_WHAT IS BEING ASKED_: Omitting the pictures, output all of the records precisely as written.

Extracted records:
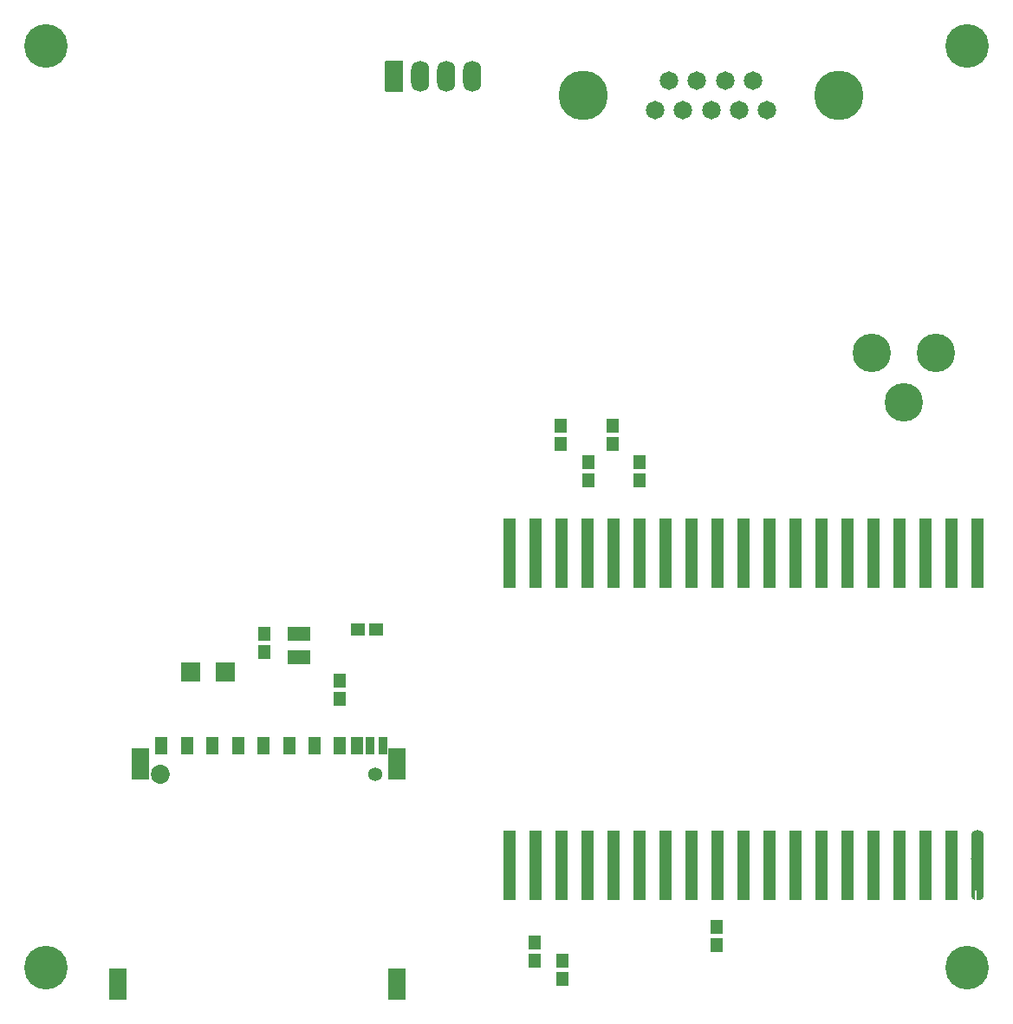
<source format=gbs>
G04 EasyPC Gerber Version 21.0.3 Build 4286 *
%FSLAX35Y35*%
%MOIN*%
%ADD78O,0.07000X0.12000*%
%ADD103R,0.03756X0.06906*%
%ADD106R,0.04500X0.27000*%
%ADD76R,0.04937X0.05291*%
%ADD102R,0.04937X0.06906*%
%ADD104R,0.06906X0.12024*%
%ADD107R,0.07300X0.07300*%
%ADD29C,0.05331*%
%ADD72C,0.07142*%
%ADD28C,0.07299*%
%ADD79C,0.14780*%
%ADD26C,0.16748*%
%ADD73C,0.19012*%
%ADD75R,0.05291X0.04937*%
%AMT105*0 Rounded Rectangle Pad at angle 0*4,1,52,-0.00456,-0.13500,0.00456,-0.13500,0.00691,-0.13485,0.00920,-0.13439,0.01143,-0.13363,0.01353,-0.13259,0.01548,-0.13129,0.01724,-0.12974,0.01879,-0.12798,0.02009,-0.12603,0.02113,-0.12393,0.02189,-0.12171,0.02234,-0.11941,0.02250,-0.11706,0.02250,0.11706,0.02235,0.11941,0.02189,0.12170,0.02113,0.12393,0.02009,0.12603,0.01879,0.12798,0.01724,0.12974,0.01548,0.13129,0.01353,0.13259,0.01143,0.13363,0.00921,0.13439,0.00691,0.13484,0.00456,0.13500,-0.00456,0.13500,-0.00691,0.13485,-0.00920,0.13439,-0.01143,0.13363,-0.01353,0.13259,-0.01548,0.13129,-0.01724,0.12974,-0.01879,0.12798,-0.02009,0.12603,-0.02113,0.12393,-0.02189,0.12171,-0.02234,0.11941,-0.02250,0.11706,-0.02250,-0.11706,-0.02235,-0.11941,-0.02189,-0.12170,-0.02113,-0.12393,-0.02009,-0.12603,-0.01879,-0.12798,-0.01724,-0.12974,-0.01548,-0.13129,-0.01353,-0.13259,-0.01143,-0.13363,-0.00921,-0.13439,-0.00691,-0.13484,-0.00456,-0.13500,0*%
%ADD105T105*%
%ADD77R,0.06000X0.11000*%
%AMT77*0 Rounded Rectangle Pad at angle 0*4,1,24,-0.03206,-0.06000,0.03206,-0.06000,0.03297,-0.05985,0.03379,-0.05944,0.03444,-0.05879,0.03486,-0.05797,0.03500,-0.05706,0.03500,0.05706,0.03485,0.05797,0.03444,0.05879,0.03379,0.05944,0.03297,0.05986,0.03206,0.06000,-0.03206,0.06000,-0.03297,0.05985,-0.03379,0.05944,-0.03444,0.05879,-0.03486,0.05797,-0.03500,0.05706,-0.03500,-0.05706,-0.03485,-0.05797,-0.03444,-0.05879,-0.03379,-0.05944,-0.03297,-0.05986,-0.03206,-0.06000,0*%
%ADD77T77*%
%ADD108R,0.08874X0.05528*%
X0Y0D02*
D02*
D26*
X19935Y19935D03*
Y374266D03*
X374266Y19935D03*
Y374266D03*
D02*
D28*
X63833Y94246D03*
D02*
D29*
X146510D03*
D02*
D72*
X254266Y349640D03*
X259659Y360821D03*
X265053Y349640D03*
X270447Y360821D03*
X275841Y349640D03*
X281234Y360821D03*
X286628Y349640D03*
X292022Y360821D03*
X297415Y349640D03*
D02*
D73*
X226648Y355230D03*
X325033D03*
D02*
D75*
X140096Y149846D03*
X147096D03*
D02*
D76*
X103911Y141096D03*
Y148096D03*
X132911Y123096D03*
Y130096D03*
X208096Y22341D03*
Y29341D03*
X218096Y221096D03*
Y228096D03*
X218596Y15596D03*
Y22596D03*
X228596Y207096D03*
Y214096D03*
X238096Y221096D03*
Y228096D03*
X248281Y207096D03*
Y214096D03*
X278096Y28596D03*
Y35596D03*
D02*
D77*
X153793Y362455D03*
D02*
D78*
X163793D03*
X173793D03*
X183793D03*
D02*
D79*
X337652Y256156D03*
X349935Y237258D03*
X362258Y256156D03*
D02*
D102*
X64325Y105270D03*
X74167D03*
X84010D03*
X93852D03*
X103695D03*
X113537D03*
X123380D03*
X132947D03*
X139640D03*
D02*
D103*
X144758D03*
X149482D03*
D02*
D104*
X47494Y13537D03*
X56156Y98183D03*
X154974Y13537D03*
Y98183D03*
D02*
D105*
X378203Y59148D03*
D02*
D106*
X198203D03*
Y179148D03*
X208203Y59148D03*
Y179148D03*
X218203Y59148D03*
Y179148D03*
X228203Y59148D03*
Y179148D03*
X238203Y59148D03*
Y179148D03*
X248203Y59148D03*
Y179148D03*
X258203Y59148D03*
Y179148D03*
X268203Y59148D03*
Y179148D03*
X278203Y59148D03*
Y179148D03*
X288203Y59148D03*
Y179148D03*
X298203Y59148D03*
Y179148D03*
X308203Y59148D03*
Y179148D03*
X318203Y59148D03*
Y179148D03*
X328203Y59148D03*
Y179148D03*
X338203Y59148D03*
Y179148D03*
X348203Y59148D03*
Y179148D03*
X358203Y59148D03*
Y179148D03*
X368203Y59148D03*
Y179148D03*
X378203D03*
D02*
D107*
X75646Y133596D03*
X89046D03*
D02*
D108*
X117346Y139069D03*
Y148124D03*
X0Y0D02*
M02*

</source>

_PROBLEM SOLUTION_:
<source format=gbs>
G04 EasyPC Gerber Version 21.0.3 Build 4286 *
%FSLAX35Y35*%
%MOIN*%
%ADD78O,0.07000X0.12000*%
%ADD103R,0.03756X0.06906*%
%ADD106R,0.04500X0.27000*%
%ADD76R,0.04937X0.05291*%
%ADD102R,0.04937X0.06906*%
%ADD104R,0.06906X0.12024*%
%ADD107R,0.07300X0.07300*%
%ADD29C,0.05331*%
%ADD72C,0.07142*%
%ADD28C,0.07299*%
%ADD79C,0.14780*%
%ADD26C,0.16748*%
%ADD73C,0.19012*%
%ADD75R,0.05291X0.04937*%
%AMT105*0 Rounded Rectangle Pad at angle 0*4,1,52,-0.00456,-0.13500,0.00456,-0.13500,0.00691,-0.13485,0.00920,-0.13439,0.01143,-0.13363,0.01353,-0.13259,0.01548,-0.13129,0.01724,-0.12974,0.01879,-0.12798,0.02009,-0.12603,0.02113,-0.12393,0.02189,-0.12171,0.02234,-0.11941,0.02250,-0.11706,0.02250,0.11706,0.02235,0.11941,0.02189,0.12170,0.02113,0.12393,0.02009,0.12603,0.01879,0.12798,0.01724,0.12974,0.01548,0.13129,0.01353,0.13259,0.01143,0.13363,0.00921,0.13439,0.00691,0.13484,0.00456,0.13500,-0.00456,0.13500,-0.00691,0.13485,-0.00920,0.13439,-0.01143,0.13363,-0.01353,0.13259,-0.01548,0.13129,-0.01724,0.12974,-0.01879,0.12798,-0.02009,0.12603,-0.02113,0.12393,-0.02189,0.12171,-0.02234,0.11941,-0.02250,0.11706,-0.02250,-0.11706,-0.02235,-0.11941,-0.02189,-0.12170,-0.02113,-0.12393,-0.02009,-0.12603,-0.01879,-0.12798,-0.01724,-0.12974,-0.01548,-0.13129,-0.01353,-0.13259,-0.01143,-0.13363,-0.00921,-0.13439,-0.00691,-0.13484,-0.00456,-0.13500,0*%
%ADD105T105*%
%ADD77R,0.06000X0.11000*%
%AMT77*0 Rounded Rectangle Pad at angle 0*4,1,24,-0.03206,-0.06000,0.03206,-0.06000,0.03297,-0.05985,0.03379,-0.05944,0.03444,-0.05879,0.03486,-0.05797,0.03500,-0.05706,0.03500,0.05706,0.03485,0.05797,0.03444,0.05879,0.03379,0.05944,0.03297,0.05986,0.03206,0.06000,-0.03206,0.06000,-0.03297,0.05985,-0.03379,0.05944,-0.03444,0.05879,-0.03486,0.05797,-0.03500,0.05706,-0.03500,-0.05706,-0.03485,-0.05797,-0.03444,-0.05879,-0.03379,-0.05944,-0.03297,-0.05986,-0.03206,-0.06000,0*%
%ADD77T77*%
%ADD108R,0.08874X0.05528*%
X0Y0D02*
D02*
D26*
X19935Y19935D03*
Y374266D03*
X374266Y19935D03*
Y374266D03*
D02*
D28*
X63833Y94246D03*
D02*
D29*
X146510D03*
D02*
D72*
X254266Y349640D03*
X259659Y360821D03*
X265053Y349640D03*
X270447Y360821D03*
X275841Y349640D03*
X281234Y360821D03*
X286628Y349640D03*
X292022Y360821D03*
X297415Y349640D03*
D02*
D73*
X226648Y355230D03*
X325033D03*
D02*
D75*
X140096Y149846D03*
X147096D03*
D02*
D76*
X103911Y141096D03*
Y148096D03*
X132911Y123096D03*
Y130096D03*
X208096Y22341D03*
Y29341D03*
X218096Y221096D03*
Y228096D03*
X218596Y15596D03*
Y22596D03*
X228596Y207096D03*
Y214096D03*
X238096Y221096D03*
Y228096D03*
X248281Y207096D03*
Y214096D03*
X278096Y28596D03*
Y35596D03*
D02*
D77*
X153793Y362455D03*
D02*
D78*
X163793D03*
X173793D03*
X183793D03*
D02*
D79*
X337652Y256156D03*
X349935Y237258D03*
X362258Y256156D03*
D02*
D102*
X64325Y105270D03*
X74167D03*
X84010D03*
X93852D03*
X103695D03*
X113537D03*
X123380D03*
X132947D03*
X139640D03*
D02*
D103*
X144758D03*
X149482D03*
D02*
D104*
X47494Y13537D03*
X56156Y98183D03*
X154974Y13537D03*
Y98183D03*
D02*
D105*
X378203Y59148D03*
D02*
D106*
X198203D03*
Y179148D03*
X208203Y59148D03*
Y179148D03*
X218203Y59148D03*
Y179148D03*
X228203Y59148D03*
Y179148D03*
X238203Y59148D03*
Y179148D03*
X248203Y59148D03*
Y179148D03*
X258203Y59148D03*
Y179148D03*
X268203Y59148D03*
Y179148D03*
X278203Y59148D03*
Y179148D03*
X288203Y59148D03*
Y179148D03*
X298203Y59148D03*
Y179148D03*
X308203Y59148D03*
Y179148D03*
X318203Y59148D03*
Y179148D03*
X328203Y59148D03*
Y179148D03*
X338203Y59148D03*
Y179148D03*
X348203Y59148D03*
Y179148D03*
X358203Y59148D03*
Y179148D03*
X368203Y59148D03*
Y179148D03*
X378203D03*
D02*
D107*
X75646Y133596D03*
X89046D03*
D02*
D108*
X117346Y139069D03*
Y148124D03*
X0Y0D02*
M02*

</source>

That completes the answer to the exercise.